A volte quelli di una nazione si accordano con quelli di una seconda, ma sono già in antagonismo con una terza e non si trova una formula di conciliazione. Questo è un altro punto e succede la stessa cosa. E la conferenza continua con enormi fuochi d'artificio sui giornali di tutto il mondo... Questa conferenza non sta facendo il futuro; quello che sta facendo è rovistare nel letamaio del passato...

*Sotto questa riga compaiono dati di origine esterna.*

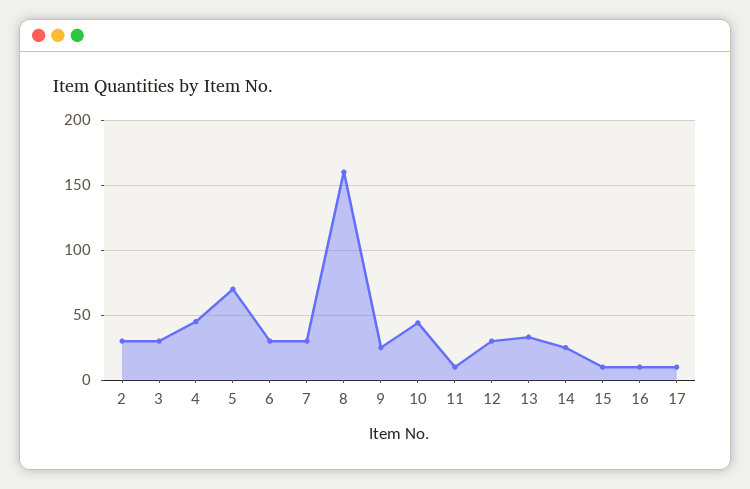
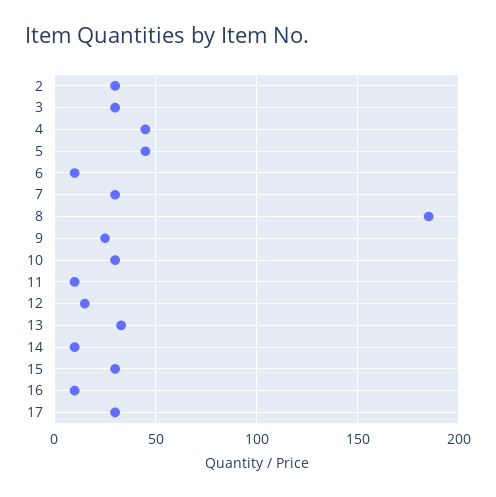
  {
    "2": 30,
    "3": 30,
    "4": 45,
-   "5": 70,
+   "5": 45,
-   "6": 30,
+   "6": 10,
    "7": 30,
-   "8": 160,
+   "8": 185,
    "9": 25,
-   "10": 45,
+   "10": 30,
    "11": 10,
-   "12": 30,
+   "12": 15,
    "13": 35,
-   "14": 25,
+   "14": 10,
-   "15": 10,
+   "15": 30,
    "16": 10,
-   "17": 10
+   "17": 30
  }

Non sono mai stati i sontuosi ambasciatori ei sovvenzionati giornalisti e pubblicisti a organizzare il futuro. Sono stati gli ideologi distaccati e coraggiosi nel dire e parlare con l'aiuto delle masse che non discutono: soffrono, hanno fede e agiscono...

In tempi comuni quei Georges, Epitatios, Wilsons, ecc. potevano negoziare un trattato di commercio e navigazione su un piccolo fiume nel deserto dell'Africa. Oggi muovono le braccia, scuotono la testa, dicono cose, ma tutti vediamo che non hanno un'anima, perché gli manca quella dei popoli che pretendono di rappresentare. Sono bambole; São João Minhocas lì!

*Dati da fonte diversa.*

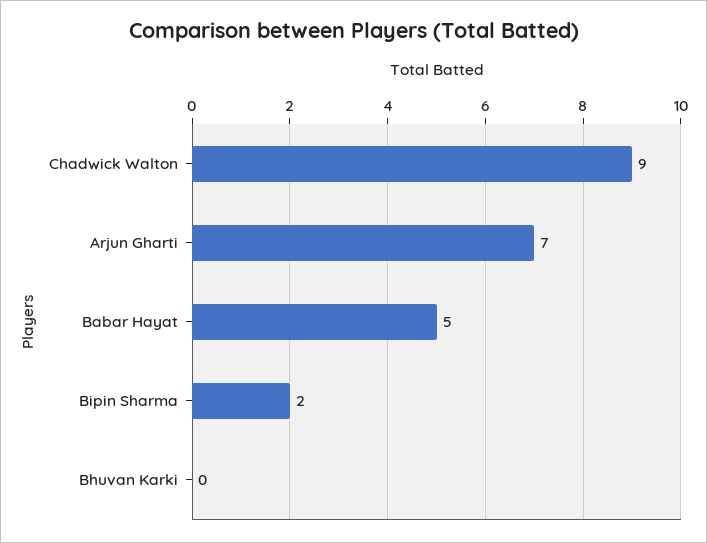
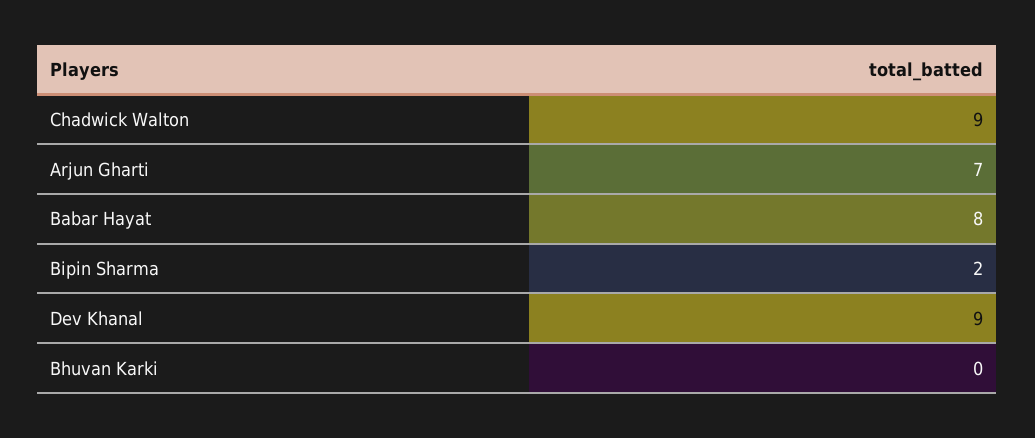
  {
    "Chadwick Walton": 9,
    "Arjun Gharti": 7,
-   "Babar Hayat": 5,
+   "Babar Hayat": 8,
    "Bipin Sharma": 2,
-   "Bhuvan Karki": 0
+   "Bhuvan Karki": 0,
+   "Dev Khanal": 9
  }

La guerra non ha risolto nulla; fallì come processo per risolvere i problemi tra gli stati. La risoluzione di queste questioni si può ottenere solo eliminando questi piccoli stati...,

Lima Barreto (1881-1922) è stato giornalista e scrittore. Autore, tra gli altri libri, di Triste fine di Policarpo Quaresma.

 

Riferimento


Lima Barrett. la cronaca militante. A cura di Claudia Arruda Campos, Enid Yatsuda Frederico, Walnice Nogueira Galvão e Zenir Campos Reis. San Paolo, Espressione popolare, 2016.

 

Nota


Oggi, 13 maggio 2022, commemoriamo il 141° compleanno dello scrittore Lima Barreto, il cui centenario della morte si compirà il 1° novembre, e apparentemente nel bel mezzo di uno scenario travagliato, elezioni in Brasile e guerra in Europa. Questa è una guerra che gli analisti nazionali e internazionali considerano come propulsore di un nuovo ordine mondiale. Lima Barreto, contemporaneo della prima guerra mondiale, ne ha scritto molto, con sguardo critico e prospettiva anticapitalista, ha capito che la pace non sarebbe stata duratura, perché la posta in gioco era ciò a cui stiamo assistendo di nuovo [Maria Salete Magnoni].